— start Data lines —

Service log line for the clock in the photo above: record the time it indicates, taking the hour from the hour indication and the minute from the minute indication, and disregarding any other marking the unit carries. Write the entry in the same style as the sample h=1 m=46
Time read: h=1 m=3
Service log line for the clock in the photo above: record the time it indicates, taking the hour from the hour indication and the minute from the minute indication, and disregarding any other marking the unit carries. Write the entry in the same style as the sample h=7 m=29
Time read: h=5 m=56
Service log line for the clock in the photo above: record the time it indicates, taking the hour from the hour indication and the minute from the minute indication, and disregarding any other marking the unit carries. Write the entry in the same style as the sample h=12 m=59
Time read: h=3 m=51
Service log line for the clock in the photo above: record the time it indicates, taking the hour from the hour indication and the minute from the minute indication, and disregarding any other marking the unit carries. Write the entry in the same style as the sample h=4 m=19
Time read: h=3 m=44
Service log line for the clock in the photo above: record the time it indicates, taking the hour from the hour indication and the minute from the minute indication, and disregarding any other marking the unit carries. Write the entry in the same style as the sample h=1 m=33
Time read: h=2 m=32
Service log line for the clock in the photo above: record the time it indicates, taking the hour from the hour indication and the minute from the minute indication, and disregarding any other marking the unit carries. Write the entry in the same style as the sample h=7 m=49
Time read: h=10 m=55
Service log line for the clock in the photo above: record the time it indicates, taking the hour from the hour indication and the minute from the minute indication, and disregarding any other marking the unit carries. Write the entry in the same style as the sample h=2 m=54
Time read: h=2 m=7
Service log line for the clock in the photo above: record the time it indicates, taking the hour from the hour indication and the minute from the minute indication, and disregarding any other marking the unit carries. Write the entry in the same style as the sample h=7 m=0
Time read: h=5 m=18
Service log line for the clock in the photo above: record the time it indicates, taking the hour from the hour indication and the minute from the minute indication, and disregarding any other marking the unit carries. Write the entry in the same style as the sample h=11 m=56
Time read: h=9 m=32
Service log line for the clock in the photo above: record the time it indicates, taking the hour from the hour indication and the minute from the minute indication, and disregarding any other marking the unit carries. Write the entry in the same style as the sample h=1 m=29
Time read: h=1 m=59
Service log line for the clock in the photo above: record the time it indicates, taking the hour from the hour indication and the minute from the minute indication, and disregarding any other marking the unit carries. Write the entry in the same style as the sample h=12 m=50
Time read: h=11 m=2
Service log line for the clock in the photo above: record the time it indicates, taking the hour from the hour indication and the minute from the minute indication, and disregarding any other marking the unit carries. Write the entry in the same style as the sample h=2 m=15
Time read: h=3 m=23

— end Data lines —

To be done |
Print all of the records above word for word, with no changes of any kind.

Answer in full |
Service log line for the clock in the photo above: record the time it indicates, taking the hour from the hour indication and the minute from the minute indication, and disregarding any other marking the unit carries. Write the entry in the same style as the sample h=1 m=46
Time read: h=1 m=3
Service log line for the clock in the photo above: record the time it indicates, taking the hour from the hour indication and the minute from the minute indication, and disregarding any other marking the unit carries. Write the entry in the same style as the sample h=7 m=29
Time read: h=5 m=56
Service log line for the clock in the photo above: record the time it indicates, taking the hour from the hour indication and the minute from the minute indication, and disregarding any other marking the unit carries. Write the entry in the same style as the sample h=12 m=59
Time read: h=3 m=51
Service log line for the clock in the photo above: record the time it indicates, taking the hour from the hour indication and the minute from the minute indication, and disregarding any other marking the unit carries. Write the entry in the same style as the sample h=4 m=19
Time read: h=3 m=44
Service log line for the clock in the photo above: record the time it indicates, taking the hour from the hour indication and the minute from the minute indication, and disregarding any other marking the unit carries. Write the entry in the same style as the sample h=1 m=33
Time read: h=2 m=32
Service log line for the clock in the photo above: record the time it indicates, taking the hour from the hour indication and the minute from the minute indication, and disregarding any other marking the unit carries. Write the entry in the same style as the sample h=7 m=49
Time read: h=10 m=55
Service log line for the clock in the photo above: record the time it indicates, taking the hour from the hour indication and the minute from the minute indication, and disregarding any other marking the unit carries. Write the entry in the same style as the sample h=2 m=54
Time read: h=2 m=7
Service log line for the clock in the photo above: record the time it indicates, taking the hour from the hour indication and the minute from the minute indication, and disregarding any other marking the unit carries. Write the entry in the same style as the sample h=7 m=0
Time read: h=5 m=18
Service log line for the clock in the photo above: record the time it indicates, taking the hour from the hour indication and the minute from the minute indication, and disregarding any other marking the unit carries. Write the entry in the same style as the sample h=11 m=56
Time read: h=9 m=32
Service log line for the clock in the photo above: record the time it indicates, taking the hour from the hour indication and the minute from the minute indication, and disregarding any other marking the unit carries. Write the entry in the same style as the sample h=1 m=29
Time read: h=1 m=59
Service log line for the clock in the photo above: record the time it indicates, taking the hour from the hour indication and the minute from the minute indication, and disregarding any other marking the unit carries. Write the entry in the same style as the sample h=12 m=50
Time read: h=11 m=2
Service log line for the clock in the photo above: record the time it indicates, taking the hour from the hour indication and the minute from the minute indication, and disregarding any other marking the unit carries. Write the entry in the same style as the sample h=2 m=15
Time read: h=3 m=23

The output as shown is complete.